Das trifft nicht mehr zu. Die heutigen IKT – vor allem die Künstliche Intelligenz – können zunehmend grundlegende Probleme lösen, auch solche, die in den vergangenen vier Jahrzehnten die Frustration der Mittelschicht geschürt haben. Ist das Wohnen in den Städten zu teuer? Dank Homeoffice muss man nicht mehr in einem großen Ballungsgebiet wohnen, um für ein großes Unternehmen zu arbeiten. Ist Bildung teuer und schwer zugänglich? Dank kostenloser Online-Kurse – wie sie unter anderem von der Khan Academy angeboten werden – kann man sich vielfältiges Wissen online aneignen. Ist die Gesundheitsversorgung zu teuer, unzugänglich und aufdringlich (durch unnötige Tests)? KI wird all das besser machen.

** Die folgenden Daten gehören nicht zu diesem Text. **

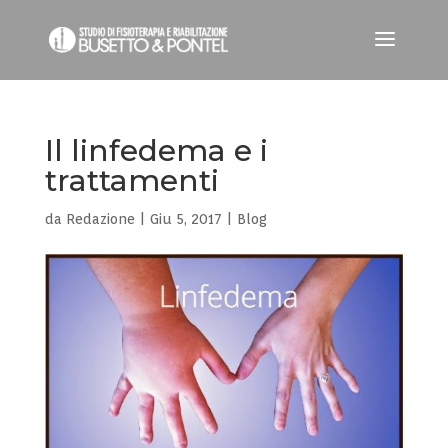
Il linfedema e i
trattamenti
da
Redazione
|
Giu 5, 2017
|
Blog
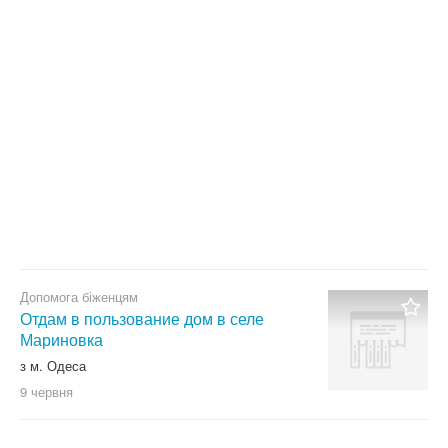
Тільки з фото
Скинути фільтр
Застосувати
Допомога біженцям
Отдам в пользование дом в селе
Мариновка
з м. Одеса
9 червня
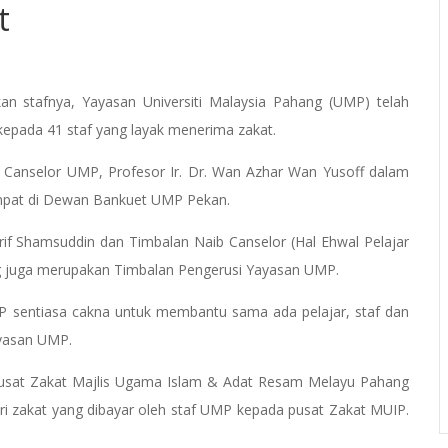
t
an stafnya, Yayasan Universiti Malaysia Pahang (UMP) telah
kepada 41 staf yang layak menerima zakat.
 Canselor UMP, Profesor Ir. Dr. Wan Azhar Wan Yusoff dalam
tempat di Dewan Bankuet UMP Pekan.
if Shamsuddin dan Timbalan Naib Canselor (Hal Ehwal Pelajar
ang juga merupakan Timbalan Pengerusi Yayasan UMP.
P sentiasa cakna untuk membantu sama ada pelajar, staf dan
ayasan UMP.
Pusat Zakat Majlis Ugama Islam & Adat Resam Melayu Pahang
 zakat yang dibayar oleh staf UMP kepada pusat Zakat MUIP.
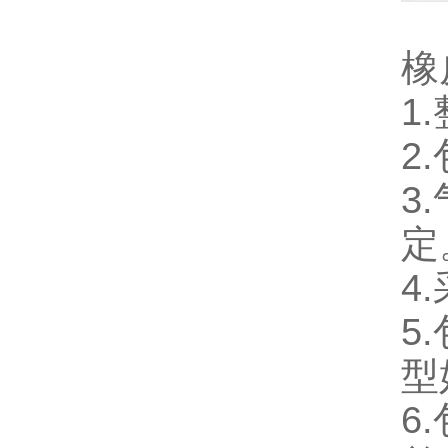
橡
1
2
3
定
4
5
型
6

Viele dieser technischen Neuerungen sind wirklich schockierend. Sie werden mit Sicherheit eine große Zahl von Arbeitnehmern verdrängen, die ihr Einkommen durch vormals knappe Güter bezogen haben. Doch sie werden auch Ressourcen freisetzen und es vielen Menschen ermöglichen, ein sinnvolleres Leben zu führen als das, was sinnlose „Bullshit-Jobs“ wie sie der verstorbene Anthropologe David Graeber genannt hat, gegenwärtig zu bieten haben.

In früheren Zeiten der Unsicherheit, etwa in den inflationären 1970er Jahren, schossen die Sparquoten – paradoxerweise – in die Höhe, während die Inflation die vorhandenen Ersparnisse aufzehrte. Doch jetzt sinken die Sparquoten, vor allem in den USA, schnell von ihren pandemischen Höchstständen und unter das Niveau der 2010er Jahre. Stellt dieser Trend einen Vertrauensbeweis für die Zukunft dar oder ist er ein Zeichen für Fatalismus?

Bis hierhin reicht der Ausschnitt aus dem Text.